Image via TheMagicLadyBug/VSCO

“We have very good brownies here… and they are low calorie!”

The cab driver said, “Ok, five dollars each.” I wasn’t sure what that translated to in colones, but found the non-elective coconut pit stop entertaining. My two travel companions trended toward terrified.

Along we went down another tiny borderline-dirt road. The cab driver began talking about how proud he was of his country. His constant Spanish to English changeups, and the continual repetition of “Welcome to my country,” wove in and out with Justin Bieber’s "What Do You Mean" as it streamed through the car’s speakers.

I sat in the front and tried to make small talk, a little bit in Spanish and a little bit in English. The driver pulled out his phone. “You know another good thing about my country…”

The cab driver trailed off a bit and started to giggle. I peered to my left and noticed his text thread with two photographs. The first, a selfie of a girl in a bra and matching pink underwear, and under that, even more eye catching, a photo of a green box of brownies.


Image via Alessia Baranzini/VSCO

They were Costa Rican pot brownies, packaged with cheesy marijuana leaves and some sort of Spanish I couldn’t translate plastered on the box. The cab driver continued, “We have very good brownies here… and they are low calorie!”

I don’t know if he threw in the last bit as a selling point for a trio of 20-something girls, but I was more interested in the motive for the friendly tip off. Was this an extension of the coconut stand scam? A way to ensure that tourists spend the optimal number of colones during the taxi ride from the airport? Or was he just a friendly guy who liked to smoke weed?

I asked about the legality of weed in Costa Rica. The cab driver, in more words than he needed, said weed isn’t completely legal, but local authorities have a relaxed attitude to the consumption. Basically, no one gave a shit if you consumed marijuana.

Back in June, San Juan held the first Central American conference advocating for the benefits of medical marijuana. Called CANACOSTA, the seemingly well-organized convention took place over a few days, bringing doctors, politicians, and caregivers from Costa Rica and other countries to educate and bring awareness to positive facets of medical marijuana. 

Before flying down, Costa Rica in my mind had the same reputation as any other beach destination, where marijuana or other substances would not be hard to find. The more interesting factoid I took from my first 40 minutes on the island was that this cab driver found marijuana brownies to be a tourist selling point, one comparable to a coconut stand pit stop. It’s as if marijuana, gray, black, or white within a country’s legalities, has become a sort of olive branch between cultures.
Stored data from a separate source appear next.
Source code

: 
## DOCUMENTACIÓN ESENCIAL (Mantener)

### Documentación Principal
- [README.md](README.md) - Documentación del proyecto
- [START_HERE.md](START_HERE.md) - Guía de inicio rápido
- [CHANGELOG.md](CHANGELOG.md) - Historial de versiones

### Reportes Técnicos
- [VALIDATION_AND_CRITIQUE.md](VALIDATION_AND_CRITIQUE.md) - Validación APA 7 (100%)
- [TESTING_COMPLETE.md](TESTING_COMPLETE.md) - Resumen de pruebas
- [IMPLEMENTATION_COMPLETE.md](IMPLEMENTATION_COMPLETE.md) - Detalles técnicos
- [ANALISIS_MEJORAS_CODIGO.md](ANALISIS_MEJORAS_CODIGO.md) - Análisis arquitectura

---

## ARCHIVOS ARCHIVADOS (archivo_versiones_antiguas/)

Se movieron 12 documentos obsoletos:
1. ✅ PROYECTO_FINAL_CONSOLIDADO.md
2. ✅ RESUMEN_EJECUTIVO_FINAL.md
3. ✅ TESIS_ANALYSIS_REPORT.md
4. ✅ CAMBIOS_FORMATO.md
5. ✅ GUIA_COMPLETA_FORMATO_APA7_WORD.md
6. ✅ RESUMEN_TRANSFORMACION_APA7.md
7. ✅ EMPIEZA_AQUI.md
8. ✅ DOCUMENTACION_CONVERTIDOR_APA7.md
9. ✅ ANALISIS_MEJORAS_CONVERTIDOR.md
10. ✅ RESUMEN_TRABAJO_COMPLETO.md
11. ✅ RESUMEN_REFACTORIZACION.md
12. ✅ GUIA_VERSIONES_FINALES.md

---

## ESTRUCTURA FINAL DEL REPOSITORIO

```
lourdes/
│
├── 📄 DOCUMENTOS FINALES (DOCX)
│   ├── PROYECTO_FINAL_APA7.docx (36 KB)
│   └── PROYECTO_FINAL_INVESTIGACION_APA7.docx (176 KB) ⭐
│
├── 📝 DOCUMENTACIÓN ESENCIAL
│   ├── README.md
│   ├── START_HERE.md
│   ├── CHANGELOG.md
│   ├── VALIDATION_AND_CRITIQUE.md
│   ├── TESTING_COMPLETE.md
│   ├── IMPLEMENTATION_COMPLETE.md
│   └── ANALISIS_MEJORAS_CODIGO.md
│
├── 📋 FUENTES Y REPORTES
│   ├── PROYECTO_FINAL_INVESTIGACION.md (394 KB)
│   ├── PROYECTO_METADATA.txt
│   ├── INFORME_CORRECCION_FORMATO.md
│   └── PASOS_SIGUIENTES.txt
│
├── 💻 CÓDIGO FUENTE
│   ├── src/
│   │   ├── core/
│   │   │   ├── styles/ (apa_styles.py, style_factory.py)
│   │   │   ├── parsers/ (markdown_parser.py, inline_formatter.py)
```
Marijuana, like a smile, seems to have become a code of friendliness regardless of language differences.

In short, my coco for coconuts quip fell far shorter of our cab driver’s boxed marijuana brownies outreach.

Before I exited the cab at my hotel, I asked: “What are your plans for later? Will you see that girl in the pink bra and underwear?”

The driver smiled, chuckled, and removed a brownie from his pocket.

He gave a wink and said, “No, mami, I’ll be doing this later.”